On Insulting & Critical People

My husband & I were watching a true crime TV show not long ago, as we often do.  On it, a man shot & killed another.  At the time, he was very high on drugs & paranoid.  He mistook a simple comment made by the victim as insulting & disrespectful, which infuriated him enough to shoot this man.

I thought about how ridiculous this is.  Even if the man had been insulting, who cares?!  That was no reason to kill the guy!

Growing up with narcissistic parents, people often go one way or another.  Some turn out like what the comedian Christopher Titus referred to as an insult Navy seal.  After your parent has said unimaginably cruel things to you & called you dreadful names, no one else’s insults can hurt you.  You’ve built up a high tolerance to insults, & it takes a LOT to upset you.  Then there are many other people who have gone the other direction.  They have a thin skin when it comes to insults, & are easily devastated.  You are the folks I am writing this post for.

Nobody likes to be insulted.  Pretty sure that is just a given.  That doesn’t mean insults need to be devastating though.  For one thing, no one can please everyone.  You can be a beautiful person, inside & out, highly intelligent, successful in every area of your life, & someone still will have something negative to say no matter how perfect you are simply because no one can please every single person.

### Supplied data
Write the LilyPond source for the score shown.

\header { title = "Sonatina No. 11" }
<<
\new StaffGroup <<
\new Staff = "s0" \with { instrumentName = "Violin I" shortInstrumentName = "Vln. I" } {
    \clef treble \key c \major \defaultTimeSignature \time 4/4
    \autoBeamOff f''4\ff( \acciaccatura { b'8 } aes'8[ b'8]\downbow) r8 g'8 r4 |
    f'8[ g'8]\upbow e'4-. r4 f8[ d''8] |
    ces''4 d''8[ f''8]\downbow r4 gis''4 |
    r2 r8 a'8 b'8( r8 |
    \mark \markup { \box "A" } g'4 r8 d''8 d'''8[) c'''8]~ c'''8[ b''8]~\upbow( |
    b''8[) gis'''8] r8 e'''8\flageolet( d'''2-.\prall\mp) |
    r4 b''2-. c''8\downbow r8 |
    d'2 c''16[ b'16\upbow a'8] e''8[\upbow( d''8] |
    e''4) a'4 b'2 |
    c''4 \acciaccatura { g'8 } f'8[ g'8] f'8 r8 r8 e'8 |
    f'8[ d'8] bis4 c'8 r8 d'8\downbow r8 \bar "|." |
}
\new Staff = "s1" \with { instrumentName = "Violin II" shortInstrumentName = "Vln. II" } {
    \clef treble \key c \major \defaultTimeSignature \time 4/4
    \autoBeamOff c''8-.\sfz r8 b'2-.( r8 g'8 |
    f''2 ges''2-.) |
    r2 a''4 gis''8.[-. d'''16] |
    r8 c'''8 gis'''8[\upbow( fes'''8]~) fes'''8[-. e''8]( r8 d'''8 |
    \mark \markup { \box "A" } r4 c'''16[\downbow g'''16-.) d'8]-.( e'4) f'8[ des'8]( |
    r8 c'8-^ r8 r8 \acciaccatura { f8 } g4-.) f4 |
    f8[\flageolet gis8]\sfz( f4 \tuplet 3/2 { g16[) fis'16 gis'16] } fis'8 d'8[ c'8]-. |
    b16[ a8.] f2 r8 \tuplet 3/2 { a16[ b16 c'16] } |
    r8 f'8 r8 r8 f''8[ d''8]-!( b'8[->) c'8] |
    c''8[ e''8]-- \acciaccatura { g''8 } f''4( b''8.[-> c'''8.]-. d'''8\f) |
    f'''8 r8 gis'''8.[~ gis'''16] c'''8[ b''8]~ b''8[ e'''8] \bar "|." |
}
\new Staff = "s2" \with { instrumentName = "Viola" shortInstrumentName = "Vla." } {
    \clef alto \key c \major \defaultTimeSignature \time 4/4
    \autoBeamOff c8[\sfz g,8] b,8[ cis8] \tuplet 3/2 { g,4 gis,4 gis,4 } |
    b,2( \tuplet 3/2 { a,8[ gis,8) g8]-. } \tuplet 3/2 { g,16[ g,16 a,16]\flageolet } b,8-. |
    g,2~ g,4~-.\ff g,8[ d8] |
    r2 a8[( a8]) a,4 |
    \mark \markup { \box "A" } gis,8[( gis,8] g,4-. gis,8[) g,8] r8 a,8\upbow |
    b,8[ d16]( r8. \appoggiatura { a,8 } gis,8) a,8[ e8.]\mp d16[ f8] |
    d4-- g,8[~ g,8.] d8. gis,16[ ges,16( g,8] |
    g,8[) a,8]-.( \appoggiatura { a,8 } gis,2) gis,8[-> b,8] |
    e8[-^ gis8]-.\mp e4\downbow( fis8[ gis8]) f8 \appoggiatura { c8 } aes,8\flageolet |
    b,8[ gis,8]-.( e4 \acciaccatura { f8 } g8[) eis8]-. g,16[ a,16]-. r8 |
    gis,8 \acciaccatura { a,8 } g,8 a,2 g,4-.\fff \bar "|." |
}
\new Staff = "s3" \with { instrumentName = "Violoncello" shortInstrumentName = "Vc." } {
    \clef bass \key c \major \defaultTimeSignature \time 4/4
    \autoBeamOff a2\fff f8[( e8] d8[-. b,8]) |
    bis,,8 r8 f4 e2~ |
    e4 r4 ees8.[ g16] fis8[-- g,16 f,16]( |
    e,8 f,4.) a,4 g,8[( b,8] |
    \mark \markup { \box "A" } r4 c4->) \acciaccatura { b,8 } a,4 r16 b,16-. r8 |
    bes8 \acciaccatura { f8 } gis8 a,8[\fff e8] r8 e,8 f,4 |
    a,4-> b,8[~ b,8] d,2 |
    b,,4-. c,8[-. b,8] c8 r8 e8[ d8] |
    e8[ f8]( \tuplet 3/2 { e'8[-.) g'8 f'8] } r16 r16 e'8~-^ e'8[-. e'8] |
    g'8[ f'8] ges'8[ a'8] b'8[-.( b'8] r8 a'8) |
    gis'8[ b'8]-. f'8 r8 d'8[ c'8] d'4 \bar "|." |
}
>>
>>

### Directives
1: In the post on insulting and critical people, list the qualities given to describe someone who would still draw negative remarks from others.
2: Select every line of the entries that contains the string "Violin".
The post and the entries are separate material with no connection to each other.

### The replies
1:
- A beautiful person, inside & out
- Highly intelligent
- Successful in every area of your life

2:
\new Staff = "s0" \with { instrumentName = "Violin I" shortInstrumentName = "Vln. I" } {
\new Staff = "s1" \with { instrumentName = "Violin II" shortInstrumentName = "Vln. II" } {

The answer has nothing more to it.